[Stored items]
————

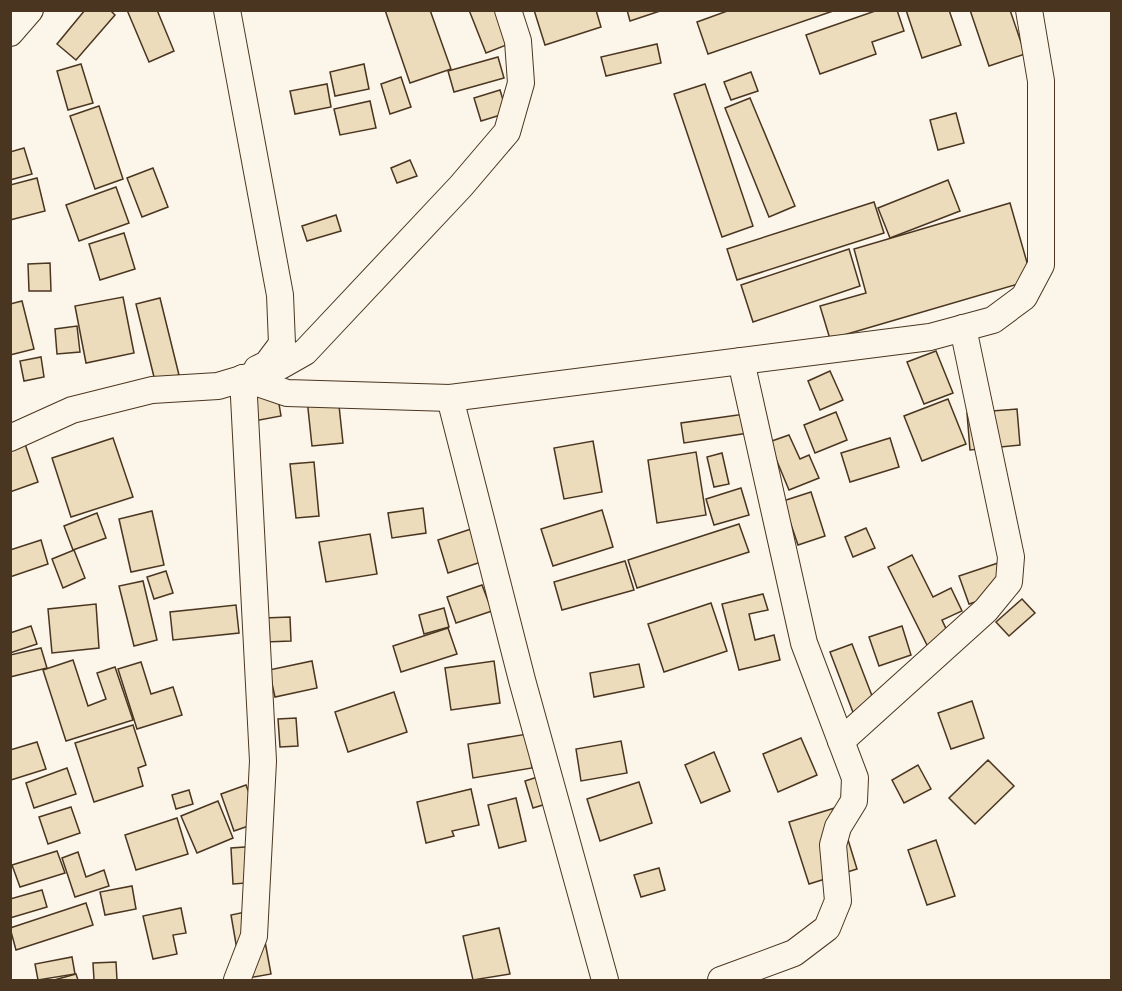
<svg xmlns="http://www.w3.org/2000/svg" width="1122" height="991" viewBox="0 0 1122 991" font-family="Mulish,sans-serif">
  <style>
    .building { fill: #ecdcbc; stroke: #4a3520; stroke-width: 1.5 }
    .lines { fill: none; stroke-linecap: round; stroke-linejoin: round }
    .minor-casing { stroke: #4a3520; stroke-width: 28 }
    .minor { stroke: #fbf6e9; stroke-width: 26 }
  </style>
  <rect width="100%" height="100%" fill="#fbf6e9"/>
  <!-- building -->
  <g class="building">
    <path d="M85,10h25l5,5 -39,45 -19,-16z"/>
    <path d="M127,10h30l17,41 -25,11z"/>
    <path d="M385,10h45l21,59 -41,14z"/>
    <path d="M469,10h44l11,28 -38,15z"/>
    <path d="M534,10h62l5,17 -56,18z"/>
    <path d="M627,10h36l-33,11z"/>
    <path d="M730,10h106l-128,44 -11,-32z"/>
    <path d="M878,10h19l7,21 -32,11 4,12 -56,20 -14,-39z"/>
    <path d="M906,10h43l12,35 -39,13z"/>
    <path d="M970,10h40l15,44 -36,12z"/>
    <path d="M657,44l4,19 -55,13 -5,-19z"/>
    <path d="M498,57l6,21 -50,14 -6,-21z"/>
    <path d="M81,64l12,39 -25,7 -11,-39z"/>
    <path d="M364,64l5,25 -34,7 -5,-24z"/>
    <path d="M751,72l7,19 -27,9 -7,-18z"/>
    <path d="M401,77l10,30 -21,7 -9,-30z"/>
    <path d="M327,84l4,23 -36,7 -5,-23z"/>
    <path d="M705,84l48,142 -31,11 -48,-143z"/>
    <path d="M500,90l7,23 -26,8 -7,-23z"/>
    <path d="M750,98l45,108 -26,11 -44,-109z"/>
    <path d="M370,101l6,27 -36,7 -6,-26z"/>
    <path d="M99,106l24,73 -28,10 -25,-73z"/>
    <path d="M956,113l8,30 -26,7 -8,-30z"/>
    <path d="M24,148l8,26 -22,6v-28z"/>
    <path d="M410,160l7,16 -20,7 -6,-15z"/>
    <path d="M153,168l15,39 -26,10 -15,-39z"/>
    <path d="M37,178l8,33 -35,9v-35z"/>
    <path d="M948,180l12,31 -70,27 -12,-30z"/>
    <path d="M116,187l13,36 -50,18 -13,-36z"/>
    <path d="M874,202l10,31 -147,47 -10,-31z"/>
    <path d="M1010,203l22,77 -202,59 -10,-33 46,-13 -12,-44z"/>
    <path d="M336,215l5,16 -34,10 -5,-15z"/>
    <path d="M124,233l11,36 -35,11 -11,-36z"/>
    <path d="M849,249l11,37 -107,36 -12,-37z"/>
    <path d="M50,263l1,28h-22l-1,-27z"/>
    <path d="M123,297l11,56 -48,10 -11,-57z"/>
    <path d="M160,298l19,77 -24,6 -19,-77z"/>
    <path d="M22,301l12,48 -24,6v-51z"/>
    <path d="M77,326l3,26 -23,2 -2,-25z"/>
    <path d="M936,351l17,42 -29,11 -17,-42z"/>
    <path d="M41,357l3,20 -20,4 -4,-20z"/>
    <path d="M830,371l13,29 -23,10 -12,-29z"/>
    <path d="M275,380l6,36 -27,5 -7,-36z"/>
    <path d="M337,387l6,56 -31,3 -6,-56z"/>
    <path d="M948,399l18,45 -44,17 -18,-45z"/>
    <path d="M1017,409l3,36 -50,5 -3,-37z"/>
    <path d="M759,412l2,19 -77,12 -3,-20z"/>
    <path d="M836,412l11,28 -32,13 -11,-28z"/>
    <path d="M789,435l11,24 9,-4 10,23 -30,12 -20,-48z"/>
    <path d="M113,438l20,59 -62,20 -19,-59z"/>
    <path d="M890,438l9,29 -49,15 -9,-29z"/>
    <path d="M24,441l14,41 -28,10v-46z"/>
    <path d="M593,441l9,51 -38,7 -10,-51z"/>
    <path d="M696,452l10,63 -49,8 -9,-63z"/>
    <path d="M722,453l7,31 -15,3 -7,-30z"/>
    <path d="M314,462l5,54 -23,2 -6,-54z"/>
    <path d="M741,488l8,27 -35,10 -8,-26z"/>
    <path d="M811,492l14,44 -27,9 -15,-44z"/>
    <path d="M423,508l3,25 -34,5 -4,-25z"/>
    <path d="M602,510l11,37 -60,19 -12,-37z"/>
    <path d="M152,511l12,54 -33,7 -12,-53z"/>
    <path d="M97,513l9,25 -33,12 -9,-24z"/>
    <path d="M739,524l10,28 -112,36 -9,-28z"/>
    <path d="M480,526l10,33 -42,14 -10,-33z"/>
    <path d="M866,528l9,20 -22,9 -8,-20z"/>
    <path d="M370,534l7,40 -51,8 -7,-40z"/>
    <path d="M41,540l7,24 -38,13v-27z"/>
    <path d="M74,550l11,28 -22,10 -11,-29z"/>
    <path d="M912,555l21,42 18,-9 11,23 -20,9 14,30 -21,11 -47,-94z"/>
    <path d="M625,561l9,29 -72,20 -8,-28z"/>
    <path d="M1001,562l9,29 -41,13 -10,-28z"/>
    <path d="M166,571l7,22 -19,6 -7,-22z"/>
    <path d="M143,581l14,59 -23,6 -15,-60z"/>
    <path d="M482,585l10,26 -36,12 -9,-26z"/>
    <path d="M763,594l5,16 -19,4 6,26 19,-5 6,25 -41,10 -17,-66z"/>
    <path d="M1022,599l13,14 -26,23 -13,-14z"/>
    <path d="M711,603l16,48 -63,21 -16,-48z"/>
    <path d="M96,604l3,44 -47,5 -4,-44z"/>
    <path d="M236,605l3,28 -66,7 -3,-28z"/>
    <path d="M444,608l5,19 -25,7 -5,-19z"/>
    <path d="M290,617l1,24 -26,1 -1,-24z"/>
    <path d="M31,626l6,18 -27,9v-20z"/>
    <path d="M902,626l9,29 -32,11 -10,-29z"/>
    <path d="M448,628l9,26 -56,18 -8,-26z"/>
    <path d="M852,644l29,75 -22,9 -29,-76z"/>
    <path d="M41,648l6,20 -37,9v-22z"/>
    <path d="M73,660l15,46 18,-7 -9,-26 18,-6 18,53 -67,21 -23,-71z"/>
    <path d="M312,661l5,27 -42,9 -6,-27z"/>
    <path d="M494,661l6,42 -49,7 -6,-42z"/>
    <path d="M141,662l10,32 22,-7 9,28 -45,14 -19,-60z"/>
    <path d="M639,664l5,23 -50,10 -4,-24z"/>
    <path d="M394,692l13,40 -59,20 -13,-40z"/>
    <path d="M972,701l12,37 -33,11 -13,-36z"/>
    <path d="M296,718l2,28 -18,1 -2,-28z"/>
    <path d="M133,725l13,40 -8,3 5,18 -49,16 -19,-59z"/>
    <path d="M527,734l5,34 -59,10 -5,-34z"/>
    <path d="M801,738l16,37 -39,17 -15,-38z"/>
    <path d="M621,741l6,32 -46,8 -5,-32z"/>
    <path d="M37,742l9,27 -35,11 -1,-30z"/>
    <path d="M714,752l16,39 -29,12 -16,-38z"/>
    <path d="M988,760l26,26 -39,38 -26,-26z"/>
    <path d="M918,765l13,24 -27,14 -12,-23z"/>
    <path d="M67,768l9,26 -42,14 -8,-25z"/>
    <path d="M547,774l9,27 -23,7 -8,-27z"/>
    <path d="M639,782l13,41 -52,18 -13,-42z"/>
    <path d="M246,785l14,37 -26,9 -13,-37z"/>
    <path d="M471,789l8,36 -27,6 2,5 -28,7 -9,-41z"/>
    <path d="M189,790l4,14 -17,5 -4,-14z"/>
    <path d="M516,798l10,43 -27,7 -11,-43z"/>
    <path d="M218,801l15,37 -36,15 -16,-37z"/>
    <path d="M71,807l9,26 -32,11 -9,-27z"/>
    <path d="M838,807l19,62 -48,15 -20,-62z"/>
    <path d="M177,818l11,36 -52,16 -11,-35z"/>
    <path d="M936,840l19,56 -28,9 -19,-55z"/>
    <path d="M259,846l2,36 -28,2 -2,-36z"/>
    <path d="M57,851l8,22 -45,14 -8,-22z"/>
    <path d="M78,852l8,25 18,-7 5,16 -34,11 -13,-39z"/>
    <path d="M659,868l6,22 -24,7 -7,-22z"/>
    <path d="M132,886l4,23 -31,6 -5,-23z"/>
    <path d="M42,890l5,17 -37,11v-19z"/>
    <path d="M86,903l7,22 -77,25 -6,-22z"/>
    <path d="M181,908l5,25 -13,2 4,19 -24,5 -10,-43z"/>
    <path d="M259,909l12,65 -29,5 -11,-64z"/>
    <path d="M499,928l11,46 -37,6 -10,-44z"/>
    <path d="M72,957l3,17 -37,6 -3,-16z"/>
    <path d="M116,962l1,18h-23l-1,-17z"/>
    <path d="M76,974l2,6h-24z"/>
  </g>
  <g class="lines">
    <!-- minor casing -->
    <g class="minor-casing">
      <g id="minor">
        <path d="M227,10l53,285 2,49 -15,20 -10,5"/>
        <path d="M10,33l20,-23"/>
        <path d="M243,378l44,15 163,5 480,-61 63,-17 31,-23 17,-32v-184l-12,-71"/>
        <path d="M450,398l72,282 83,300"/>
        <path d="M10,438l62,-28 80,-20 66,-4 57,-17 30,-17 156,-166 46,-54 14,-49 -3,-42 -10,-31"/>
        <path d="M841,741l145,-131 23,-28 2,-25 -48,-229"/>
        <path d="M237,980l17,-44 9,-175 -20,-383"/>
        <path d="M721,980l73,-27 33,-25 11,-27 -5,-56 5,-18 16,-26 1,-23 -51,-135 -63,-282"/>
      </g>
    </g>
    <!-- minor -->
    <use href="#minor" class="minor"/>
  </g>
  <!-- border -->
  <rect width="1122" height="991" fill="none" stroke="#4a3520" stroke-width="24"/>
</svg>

————

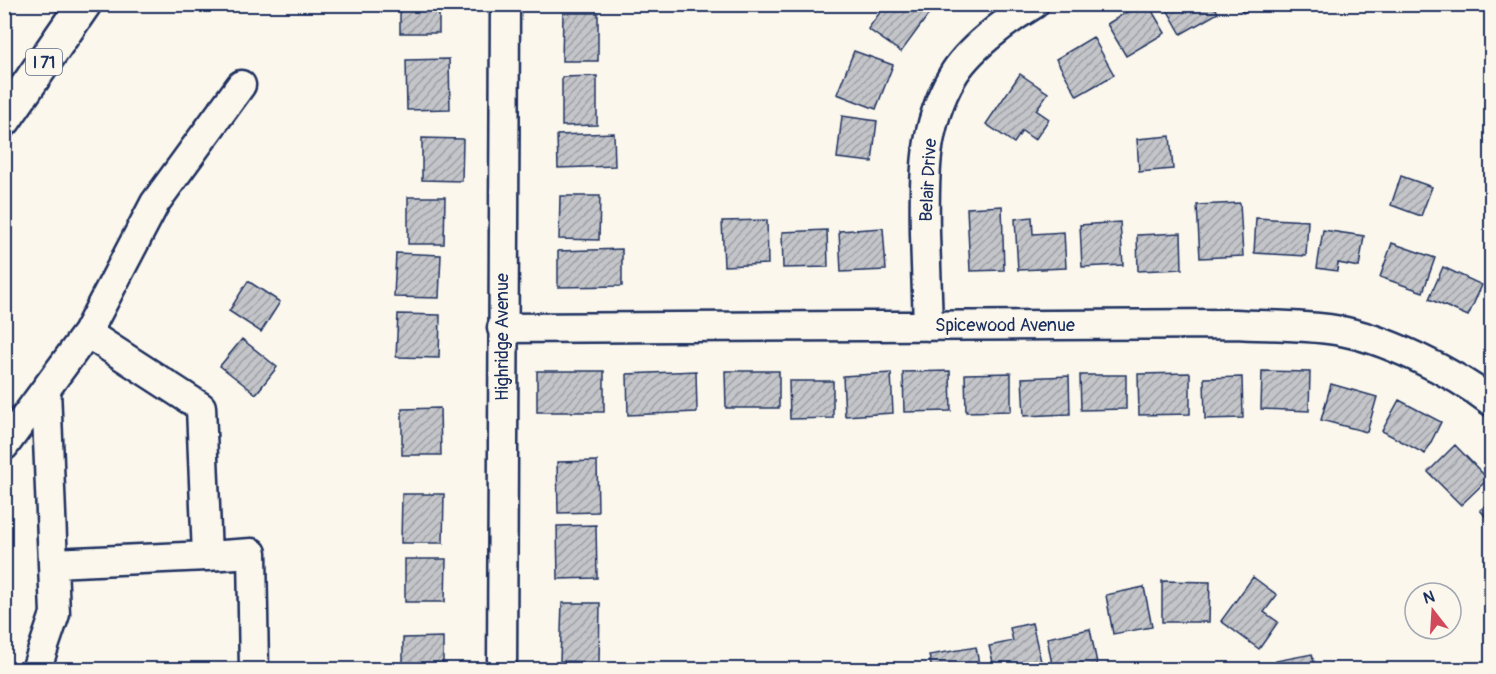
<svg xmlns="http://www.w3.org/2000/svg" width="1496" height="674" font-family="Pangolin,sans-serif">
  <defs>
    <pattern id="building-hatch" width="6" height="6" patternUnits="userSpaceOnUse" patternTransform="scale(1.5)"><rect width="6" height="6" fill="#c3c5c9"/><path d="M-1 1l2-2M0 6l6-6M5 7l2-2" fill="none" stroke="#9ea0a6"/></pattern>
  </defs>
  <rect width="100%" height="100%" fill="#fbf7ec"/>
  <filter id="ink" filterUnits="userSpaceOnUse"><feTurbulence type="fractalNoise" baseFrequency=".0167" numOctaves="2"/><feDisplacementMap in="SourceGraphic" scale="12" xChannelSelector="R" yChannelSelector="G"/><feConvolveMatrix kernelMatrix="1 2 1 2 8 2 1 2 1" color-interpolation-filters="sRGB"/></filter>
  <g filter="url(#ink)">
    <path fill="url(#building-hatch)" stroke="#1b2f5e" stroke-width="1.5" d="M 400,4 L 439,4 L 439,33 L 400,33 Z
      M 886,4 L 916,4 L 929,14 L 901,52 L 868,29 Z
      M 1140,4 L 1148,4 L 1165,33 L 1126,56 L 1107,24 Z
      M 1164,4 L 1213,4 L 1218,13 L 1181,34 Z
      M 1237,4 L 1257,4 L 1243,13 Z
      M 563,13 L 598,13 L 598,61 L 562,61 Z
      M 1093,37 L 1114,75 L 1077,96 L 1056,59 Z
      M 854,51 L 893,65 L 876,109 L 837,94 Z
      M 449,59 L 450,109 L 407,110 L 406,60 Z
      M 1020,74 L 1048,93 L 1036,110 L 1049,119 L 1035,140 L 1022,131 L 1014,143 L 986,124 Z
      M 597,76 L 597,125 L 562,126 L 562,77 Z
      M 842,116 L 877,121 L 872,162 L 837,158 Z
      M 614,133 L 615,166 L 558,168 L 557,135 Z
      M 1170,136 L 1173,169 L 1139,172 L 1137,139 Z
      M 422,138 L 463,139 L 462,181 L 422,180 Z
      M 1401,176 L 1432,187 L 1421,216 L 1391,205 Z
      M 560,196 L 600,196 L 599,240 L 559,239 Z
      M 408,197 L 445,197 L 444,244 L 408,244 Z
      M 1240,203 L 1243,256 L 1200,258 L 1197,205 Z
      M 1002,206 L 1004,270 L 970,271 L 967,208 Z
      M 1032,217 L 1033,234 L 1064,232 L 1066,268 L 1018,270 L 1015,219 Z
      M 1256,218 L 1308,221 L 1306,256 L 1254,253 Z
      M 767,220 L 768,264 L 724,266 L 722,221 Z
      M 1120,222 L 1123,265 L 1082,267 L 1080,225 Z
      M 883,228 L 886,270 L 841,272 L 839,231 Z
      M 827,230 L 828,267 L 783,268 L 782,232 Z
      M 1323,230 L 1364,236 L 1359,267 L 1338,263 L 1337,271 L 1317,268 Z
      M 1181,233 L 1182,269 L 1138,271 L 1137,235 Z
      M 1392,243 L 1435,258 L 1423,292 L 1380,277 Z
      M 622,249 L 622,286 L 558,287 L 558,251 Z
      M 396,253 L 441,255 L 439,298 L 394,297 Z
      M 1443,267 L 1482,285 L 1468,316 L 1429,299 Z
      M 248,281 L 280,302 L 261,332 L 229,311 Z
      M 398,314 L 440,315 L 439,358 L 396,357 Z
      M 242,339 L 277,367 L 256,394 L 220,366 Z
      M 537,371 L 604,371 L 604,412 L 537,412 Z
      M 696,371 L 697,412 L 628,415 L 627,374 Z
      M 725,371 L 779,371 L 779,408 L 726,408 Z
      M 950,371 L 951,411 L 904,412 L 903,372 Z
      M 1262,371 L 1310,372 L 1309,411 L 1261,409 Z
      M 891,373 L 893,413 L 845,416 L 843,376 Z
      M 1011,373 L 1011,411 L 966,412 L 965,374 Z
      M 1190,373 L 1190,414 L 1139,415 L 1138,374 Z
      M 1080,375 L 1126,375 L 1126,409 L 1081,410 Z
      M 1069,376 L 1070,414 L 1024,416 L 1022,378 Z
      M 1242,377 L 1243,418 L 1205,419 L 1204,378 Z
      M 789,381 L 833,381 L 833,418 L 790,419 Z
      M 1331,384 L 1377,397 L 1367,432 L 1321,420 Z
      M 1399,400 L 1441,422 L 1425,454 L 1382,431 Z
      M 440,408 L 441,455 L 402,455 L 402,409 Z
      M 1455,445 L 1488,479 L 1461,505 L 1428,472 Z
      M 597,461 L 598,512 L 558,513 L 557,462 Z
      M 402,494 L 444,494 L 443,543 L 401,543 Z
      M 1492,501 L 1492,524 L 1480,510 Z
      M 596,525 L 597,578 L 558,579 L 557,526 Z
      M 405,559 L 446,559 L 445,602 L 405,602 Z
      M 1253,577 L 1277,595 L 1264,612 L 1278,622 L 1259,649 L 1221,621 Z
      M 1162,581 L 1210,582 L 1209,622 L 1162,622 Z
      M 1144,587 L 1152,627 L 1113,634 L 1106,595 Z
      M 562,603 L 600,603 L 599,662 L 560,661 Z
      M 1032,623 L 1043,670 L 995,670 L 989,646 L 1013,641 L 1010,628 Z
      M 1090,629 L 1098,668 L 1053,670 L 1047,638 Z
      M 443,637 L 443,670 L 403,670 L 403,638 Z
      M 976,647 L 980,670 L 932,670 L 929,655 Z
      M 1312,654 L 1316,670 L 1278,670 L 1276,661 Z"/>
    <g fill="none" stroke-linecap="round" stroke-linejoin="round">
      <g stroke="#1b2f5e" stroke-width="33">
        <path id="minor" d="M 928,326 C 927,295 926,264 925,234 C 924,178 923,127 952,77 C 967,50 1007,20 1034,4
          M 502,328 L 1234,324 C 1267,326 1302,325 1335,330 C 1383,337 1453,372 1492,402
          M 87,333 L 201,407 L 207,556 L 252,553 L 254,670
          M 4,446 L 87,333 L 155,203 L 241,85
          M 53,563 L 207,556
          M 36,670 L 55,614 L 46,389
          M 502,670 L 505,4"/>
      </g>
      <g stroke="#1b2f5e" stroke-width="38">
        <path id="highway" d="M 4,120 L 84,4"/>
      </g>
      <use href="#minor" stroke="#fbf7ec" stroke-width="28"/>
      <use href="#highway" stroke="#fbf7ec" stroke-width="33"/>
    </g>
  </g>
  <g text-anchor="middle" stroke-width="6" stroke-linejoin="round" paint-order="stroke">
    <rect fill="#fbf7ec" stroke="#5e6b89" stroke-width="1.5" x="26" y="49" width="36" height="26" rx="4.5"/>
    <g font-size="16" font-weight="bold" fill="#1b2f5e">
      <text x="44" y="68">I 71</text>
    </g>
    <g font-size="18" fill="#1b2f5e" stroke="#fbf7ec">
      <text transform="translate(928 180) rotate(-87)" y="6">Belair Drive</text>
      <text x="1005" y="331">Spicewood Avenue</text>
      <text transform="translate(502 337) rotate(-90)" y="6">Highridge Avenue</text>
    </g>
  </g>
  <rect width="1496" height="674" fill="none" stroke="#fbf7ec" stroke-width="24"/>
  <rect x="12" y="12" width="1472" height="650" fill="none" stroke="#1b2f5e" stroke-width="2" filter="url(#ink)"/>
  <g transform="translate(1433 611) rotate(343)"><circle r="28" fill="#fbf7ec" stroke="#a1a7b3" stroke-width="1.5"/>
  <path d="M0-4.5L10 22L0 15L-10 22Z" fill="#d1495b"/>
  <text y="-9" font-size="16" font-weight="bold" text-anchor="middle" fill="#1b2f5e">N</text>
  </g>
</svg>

————

--- WORK INSTRUCTION ---
Where the word "linejoin" occurs in a line of the entries above, count that line, and reply with the total only.

--- TASK OUTPUT ---
3